On pouvait aussi lire beaucoup de choses sur le visage de Majeski; comme il se peut de celui d’Andrew Staples en tant que son mari Tichon. Il ressentait de la honte, tout comme sa voix, mais il faisait toujours ce que sa mère avait dit. Le Kabanicha de Katarina Dalayman n’était pas une simple caricature ; si peu sympathique, peut-être incarnait-elle un désir d’ordre plus compréhensible que d’habitude dans une communauté qu’elle voyait menacée, à tort ou à raison, d’effondrement. Sa relation avec Dikoj, fortement caractérisée par Pavlo Hunka, était également moins caricaturale que ce ne serait souvent le cas, peut-être pas simplement un cas d’hypocrisie à couper le souffle. Le Boris de Simon O’Neill a été intelligemment conçu, souvent ardent. Il y avait aussi beaucoup d’intelligence et une merveilleuse étincelle animatrice dans le Varvara de Magdalena Kožená. Elle semblait véritablement donner vie au Kudrjáš de Ladislav Elgr, sa chanson du deuxième acte livrée avec verve et pas mal de charme, Rattle mettant magnifiquement en valeur l’accompagnement pizzicato pour l’aider à lui donner vie. Claire Barnett-Jones et Lukáš Zeman ont tous deux impressionné dans leurs petits rôles, en faisant beaucoup d’entre eux en collaboration avec leurs collègues artistes. J’ai hâte d’en savoir plus sur ce dernier, une nouvelle voix pour moi.

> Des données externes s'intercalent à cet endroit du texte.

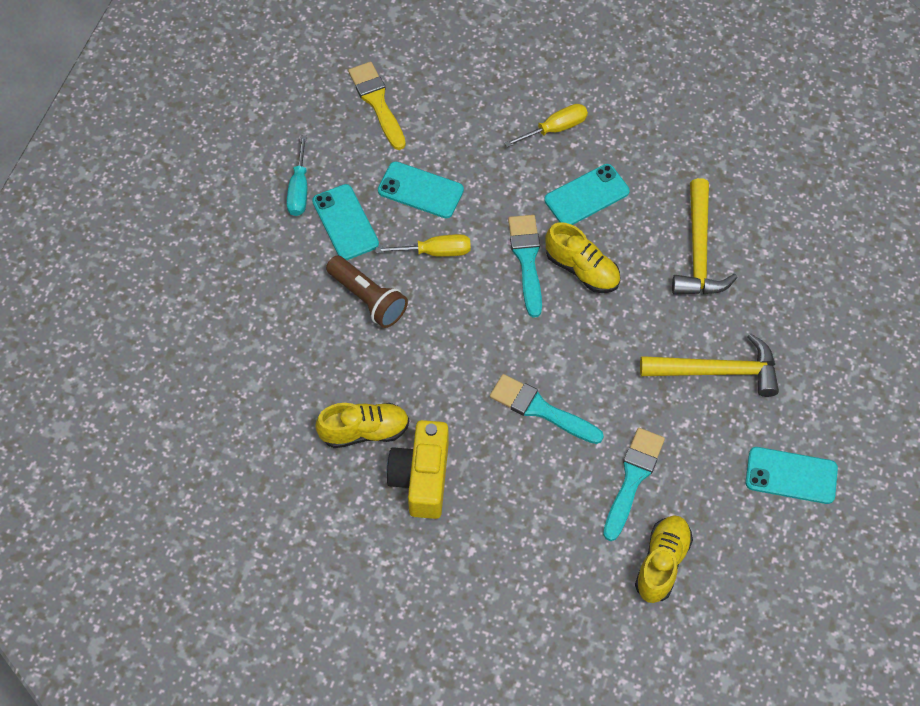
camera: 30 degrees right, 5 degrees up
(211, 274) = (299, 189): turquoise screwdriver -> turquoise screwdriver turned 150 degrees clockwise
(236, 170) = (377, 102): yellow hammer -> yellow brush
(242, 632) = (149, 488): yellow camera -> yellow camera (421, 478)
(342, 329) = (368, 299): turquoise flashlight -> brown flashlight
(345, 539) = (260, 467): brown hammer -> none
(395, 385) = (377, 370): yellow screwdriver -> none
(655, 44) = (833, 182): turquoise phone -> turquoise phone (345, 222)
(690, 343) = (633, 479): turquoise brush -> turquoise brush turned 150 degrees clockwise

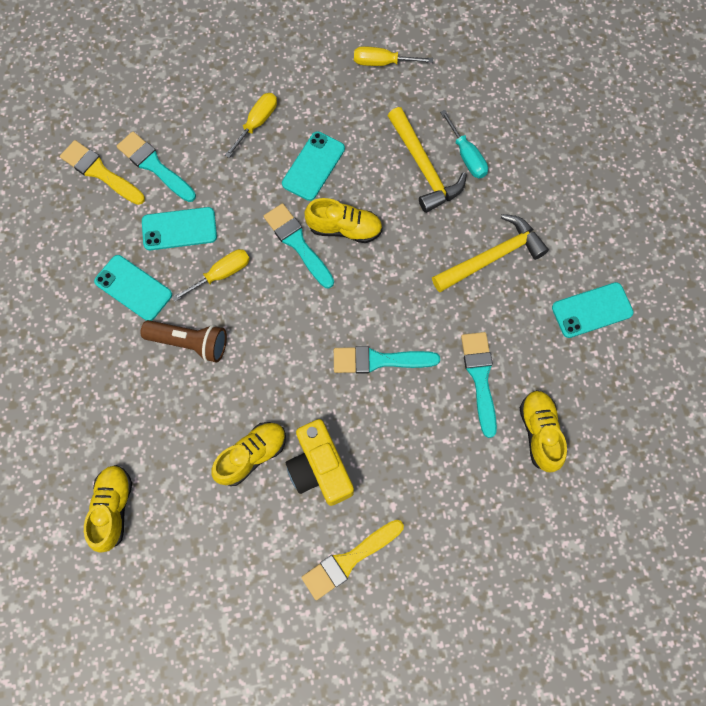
camera: 30 degrees left, 10 degrees up
(209, 409) = (113, 508): none -> yellow shoe
(299, 189) = (78, 280): turquoise screwdriver -> turquoise screwdriver (466, 156)
(398, 576) = (349, 560): none -> yellow brush
(431, 121) = (154, 166): none -> turquoise brush
(717, 130) = (382, 62): none -> yellow screwdriver

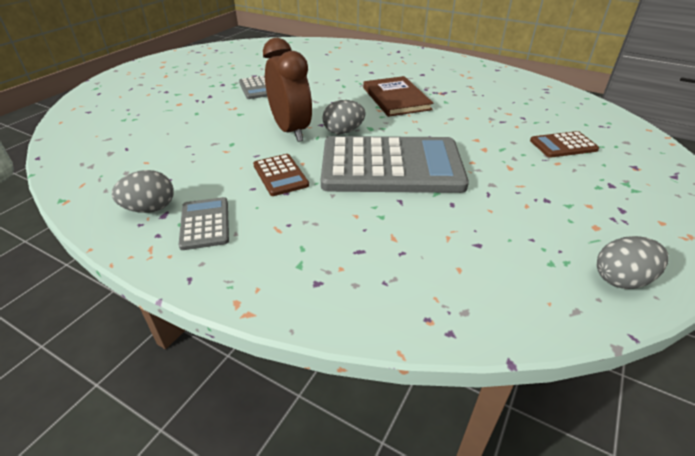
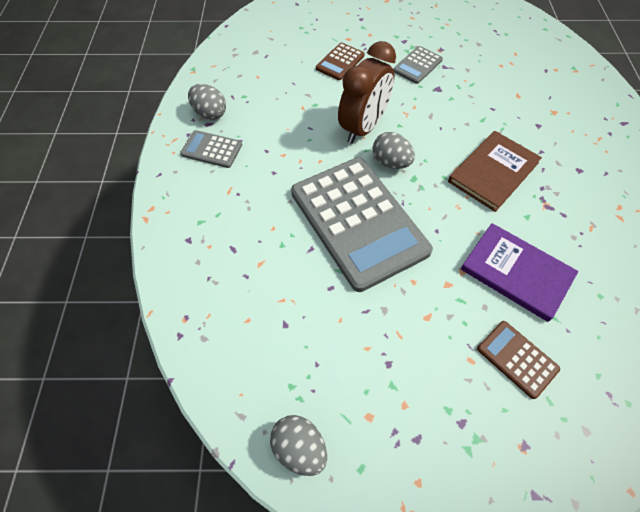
camera: 60 degrees right, 20 degrees up
(205, 223) = (211, 149): grey calculator -> grey calculator turned 120 degrees counterclockwise
(280, 175) = (293, 157): brown calculator -> brown calculator (340, 62)
(490, 121) = (516, 272): none -> purple book

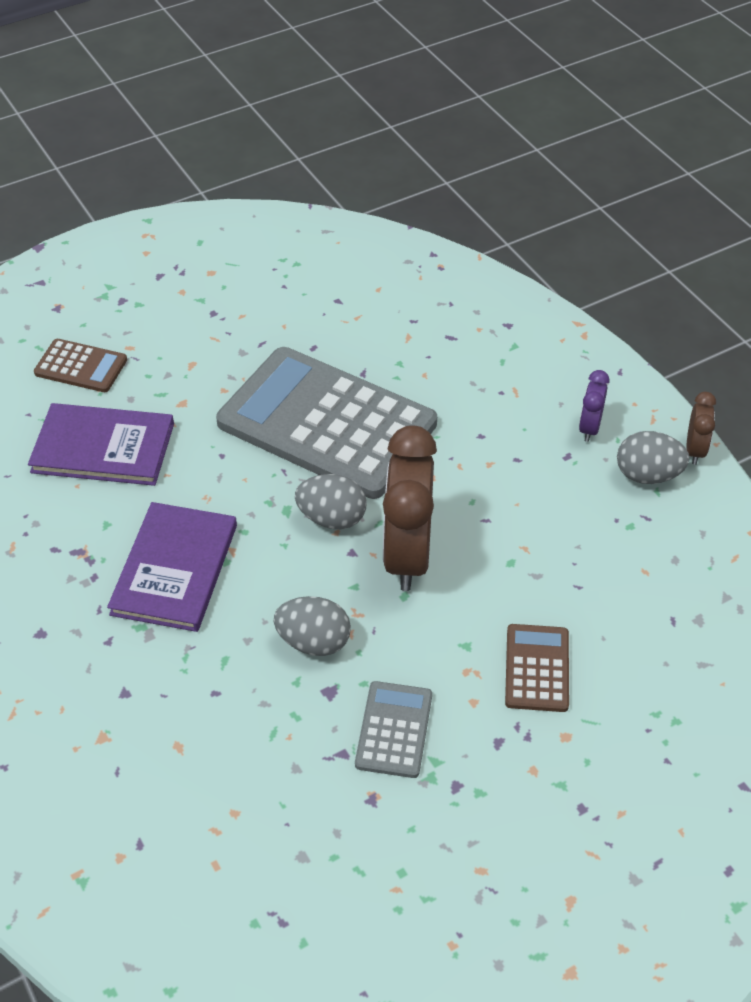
camera: 150 degrees right, 10 degrees down
(173, 115) = (695, 450): none -> brown clock
(211, 149) = (589, 428): grey calculator -> purple clock
(299, 448) = (260, 232): grey egg -> grey egg (314, 642)
(493, 172) = (174, 569): brown book -> purple book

Et pourtant, c’était avant tout un drame orchestral. Le caractère poignant de la brève, trop brève, rémanence de Puccini-plus au deuxième acte, suscitant une tristesse tout à fait différente de tout ce que l’on pourrait entendre chez Puccini, offrait un autre exemple splendide et touchant. De même, de manière révélatrice, la pure étrangeté de la musique de tempête du troisième, en particulier des bois LSO. S’il y a eu des moments, légèrement à ma grande surprise, où je me suis retrouvé à manquer l’achèvement d’une action qui aurait été réalisée par une mise en scène – Janáček laisse beaucoup à ce pilier crucial de l’expérience lyrique, sachant non seulement quoi écrire mais aussi ce qu’il ne faut pas écrire – ce fut une soirée captivante. Si certains auditeurs ont pu sentir que les tempi plus spacieux de Rattle allaient parfois trop loin, pour moi, ils fonctionnaient bien dans leur contexte. Il ne faisait guère de doute qu’ils avaient l’assentiment de l’orchestre et de la distribution.